North Korean leader Kim Jong-Un has ordered an upcoming nuclear warhead test and multiple ballistic missile launches, escalating Pyongyang’s face-off with the international community just days after being slapped with tough United Nations (UN) sanctions.
The order came after Kim monitored what was described as the successful simulated test of the warhead re-entry technology required for a long-range nuclear strike on the US mainland, the North’s official KCNA news agency said Tuesday.
Military tensions have been soaring on the divided Korean peninsula since the North carried out its fourth nuclear test on Jan 6, followed a month later by a long-range rocket launch that was widely seen as a disguised ballistic missile test.
The UN Security Council responded earlier this month by imposing its toughest sanctions on North Korea to date.
Pyongyang, meanwhile, has maintained a daily barrage of nuclear strike threats against both Seoul and Washington, ostensibly over ongoing, large-scale South Korea-US military drills that the North sees as provocative rehearsals for invasion.
In order to boost the reliability of the nation’s nuclear deterrent still further, Kim said a nuclear warhead explosion test and firings of “several kinds” of ballistic rockets would be carried out “in a short time”.
“He instructed the relevant section to make pre-arrangement for them to the last detail,” KCNA said.
The order came days after state media released photos of Kim posing with what was claimed to be a miniaturised nuclear warhead capable of fitting on a ballistic missile.

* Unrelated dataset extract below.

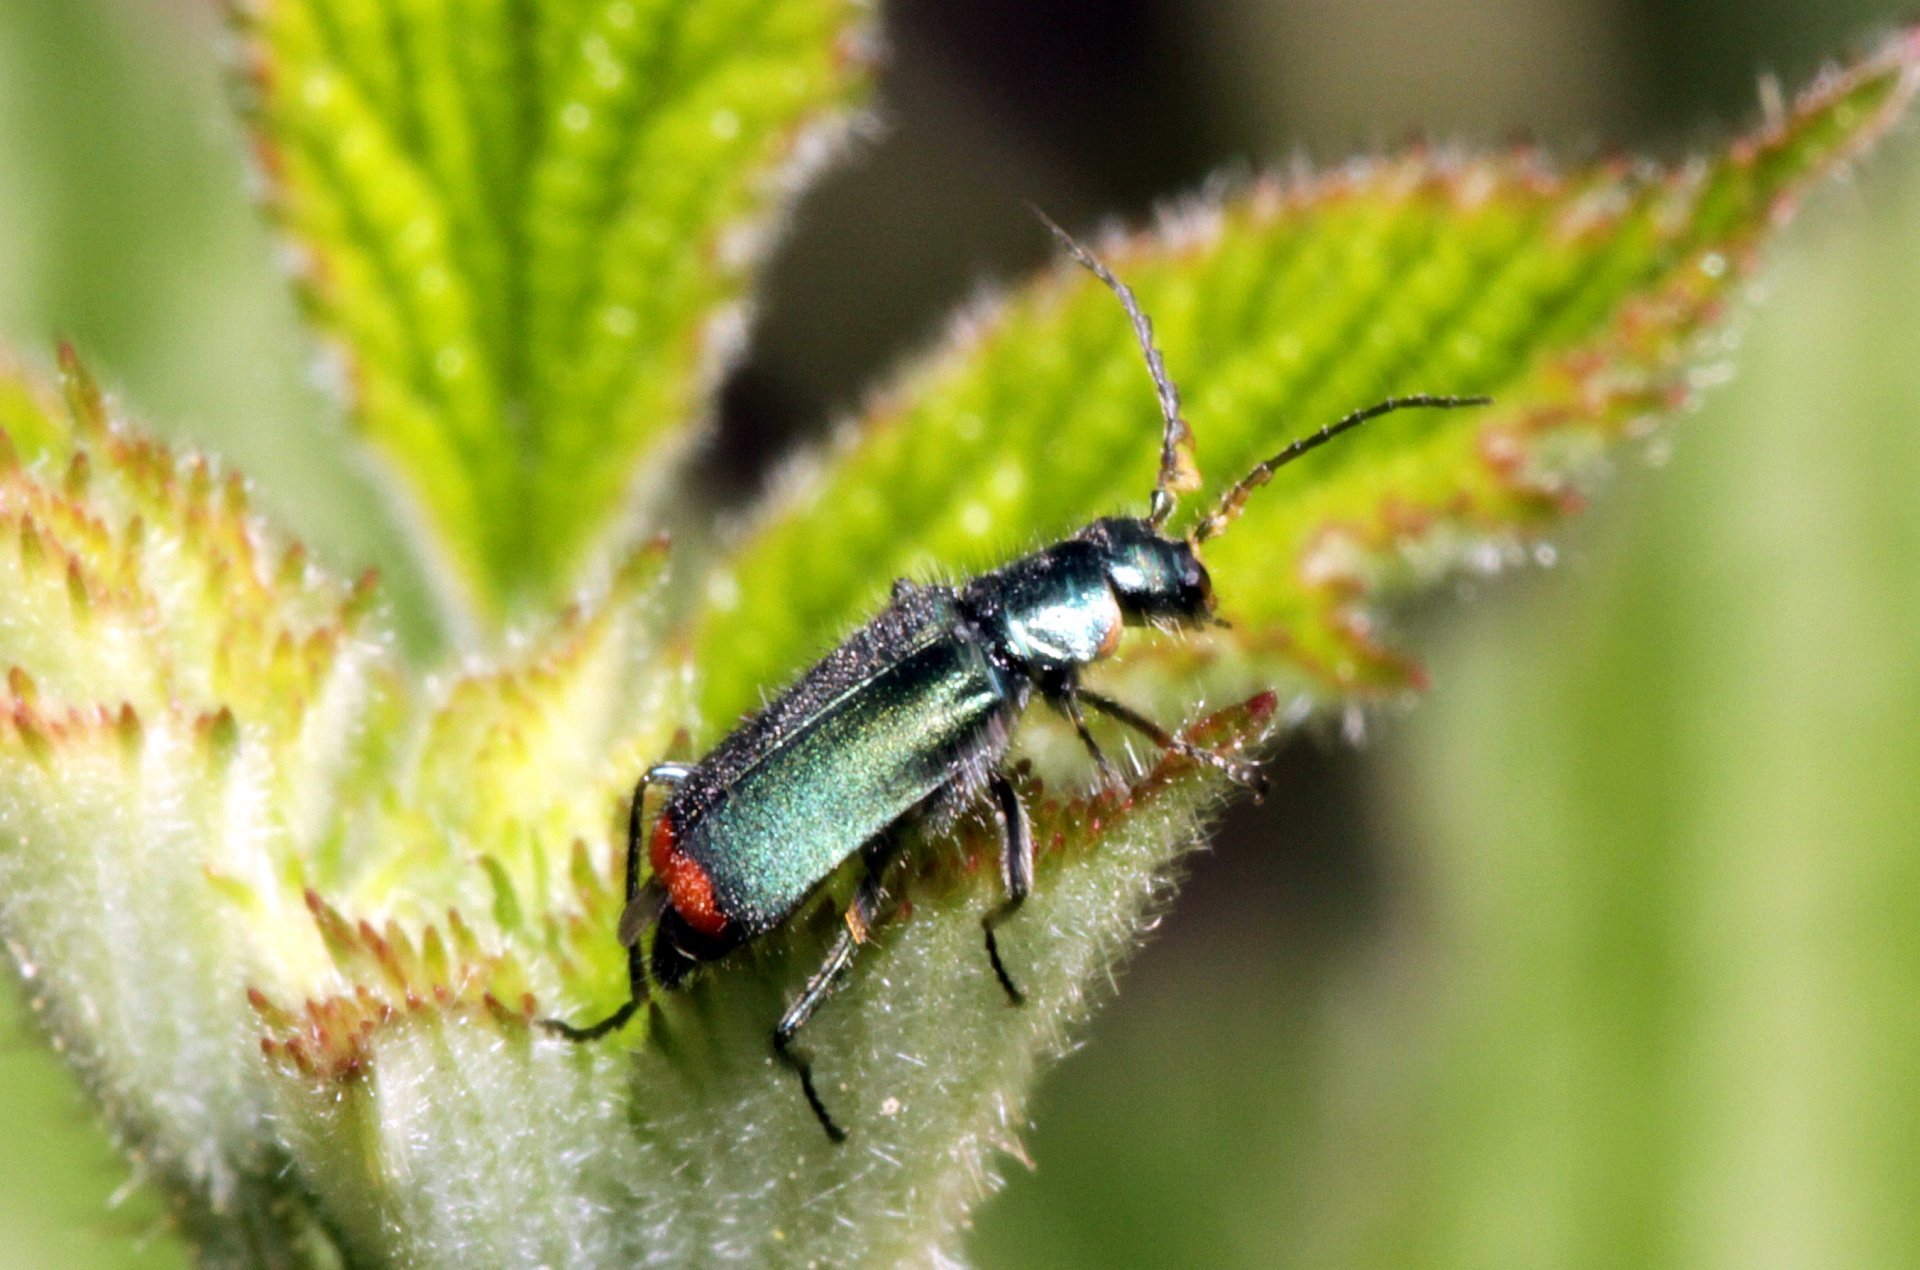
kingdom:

Meeting with her cabinet ministers on Tuesday, South Korean President Park Geun-Hye said North Korea’s endless threats reflected a “sense of crisis” in Pyongyang at its increasing diplomatic and economic isolation.
“If North Korea continues its provocations and confrontation with the international community and does not walk the path of change, it will walk the path of self-destruction,” Park said.